Exercise set:
1. In the passage on aerating water, rewrite the stretch from "It is a very" through "and its purity.", replacing "mountain stream" with "brook".
2. Answer these questions from the passage on aerating water:
(a) Which gases of the air does pure water dissolve when exposed to it?
(b) What is the breaking up of organic matter called when oxygen is not present?
(c) Which three methods of aerating water in waterworks practice are named?

Selected excerpt:
- - - -

It is a very common belief that water deprived of air will deteriorate in quality and become unfit for use, and that the only way to maintain its purity is to keep it freely exposed to the air. The mountain stream which breaks over rocks and stones is thought to be a good illustration of the intimate connection between the aeration of water and its purity.

On the other hand, it is not generally known that the waters of many deep wells which we prize for their high purity, their clearness, coolness and good taste, contain no air, and have been preserved in this condition in the earth, for aught we know, for centuries. There is clearly a need of a clarification of our ideas on this subject.

Pure water, preserved from contact with organic matter, remains unchanged indefinitely. If exposed to the air it dissolves a definite amount of the gases of which the air is composed, nitrogen, oxygen and carbonic acid, — the amount dissolved being dependent upon temperature and pressure. If the pressure is removed, or if the water is boiled, the gases escape, to be reabsorbed when the water is exposed to the air again at ordinary temperatures; but in no sense does the air exert any preservative action on the water or tend to keep it “ fresh ” or “ sweet."

The condition of affairs is, however, entirely changed when water contains organic matter which is capable of undergoing decomposition. The familiar process of the change of organic into mineral matter by decomposition is one of oxidation, and the necessity of the presence of air to carry on this change is well understood. The breaking up of organic matter when oxygen is not present is one of putrefaction, the products of which are usually very offensive.

The analogy between the comparatively slow process of oxidation in nature and the destruction of organic matter by combustion has seemed to justify the inference that we can hasten the former as we can the latter by increasing the supply of oxygen. Acting on this assumption, it is not uncommon in waterworks practice to aerate the water by causing it to flow over a series of steps, or by forcing it into the air as å fountain, or by pumping air under pressure into the distribution system. Whatever the method employed for aerating the water, the idea behind it is that the water will be thereby purified by oxidation to a degree beyond that which would take place if the water were exposed to the air on the surface only.

- - - -

Supplied data:
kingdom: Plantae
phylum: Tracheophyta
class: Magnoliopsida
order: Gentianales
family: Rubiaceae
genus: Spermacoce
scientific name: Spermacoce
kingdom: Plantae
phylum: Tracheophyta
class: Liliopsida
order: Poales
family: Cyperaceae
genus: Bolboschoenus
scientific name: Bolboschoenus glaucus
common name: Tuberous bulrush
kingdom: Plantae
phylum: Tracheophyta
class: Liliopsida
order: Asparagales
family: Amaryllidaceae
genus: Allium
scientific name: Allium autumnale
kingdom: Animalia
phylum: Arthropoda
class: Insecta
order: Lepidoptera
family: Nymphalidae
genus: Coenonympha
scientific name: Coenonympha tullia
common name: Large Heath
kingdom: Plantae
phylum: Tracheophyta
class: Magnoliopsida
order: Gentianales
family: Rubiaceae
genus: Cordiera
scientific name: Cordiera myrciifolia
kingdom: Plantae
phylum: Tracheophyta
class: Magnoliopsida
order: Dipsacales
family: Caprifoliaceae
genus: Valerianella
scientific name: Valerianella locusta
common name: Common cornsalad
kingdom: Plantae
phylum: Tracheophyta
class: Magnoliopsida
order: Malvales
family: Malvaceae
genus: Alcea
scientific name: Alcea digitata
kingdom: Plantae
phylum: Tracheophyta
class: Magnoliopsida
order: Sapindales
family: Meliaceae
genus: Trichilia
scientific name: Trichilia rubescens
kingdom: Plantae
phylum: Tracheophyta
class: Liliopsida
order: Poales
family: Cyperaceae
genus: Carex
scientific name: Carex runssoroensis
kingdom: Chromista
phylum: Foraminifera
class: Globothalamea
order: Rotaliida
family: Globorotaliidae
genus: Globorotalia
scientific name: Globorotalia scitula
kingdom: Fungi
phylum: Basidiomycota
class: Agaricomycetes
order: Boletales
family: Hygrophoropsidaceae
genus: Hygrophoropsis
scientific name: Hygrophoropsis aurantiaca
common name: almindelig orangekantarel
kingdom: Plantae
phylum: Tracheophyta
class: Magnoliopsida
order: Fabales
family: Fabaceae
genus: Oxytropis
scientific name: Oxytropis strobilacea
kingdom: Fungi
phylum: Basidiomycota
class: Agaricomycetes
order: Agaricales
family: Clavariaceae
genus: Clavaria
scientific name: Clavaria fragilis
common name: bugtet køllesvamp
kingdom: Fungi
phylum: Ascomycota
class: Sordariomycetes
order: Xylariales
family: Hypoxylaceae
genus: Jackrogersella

- - - -

Responses by item number:
1.
It is a very common belief that water deprived of air will deteriorate in quality and become unfit for use, and that the only way to maintain its purity is to keep it freely exposed to the air. The brook which breaks over rocks and stones is thought to be a good illustration of the intimate connection between the aeration of water and its purity.

2.
(a) Nitrogen, oxygen and carbonic acid.
(b) Putrefaction.
(c) Causing the water to flow over a series of steps, forcing it into the air as a fountain, and pumping air under pressure into the distribution system.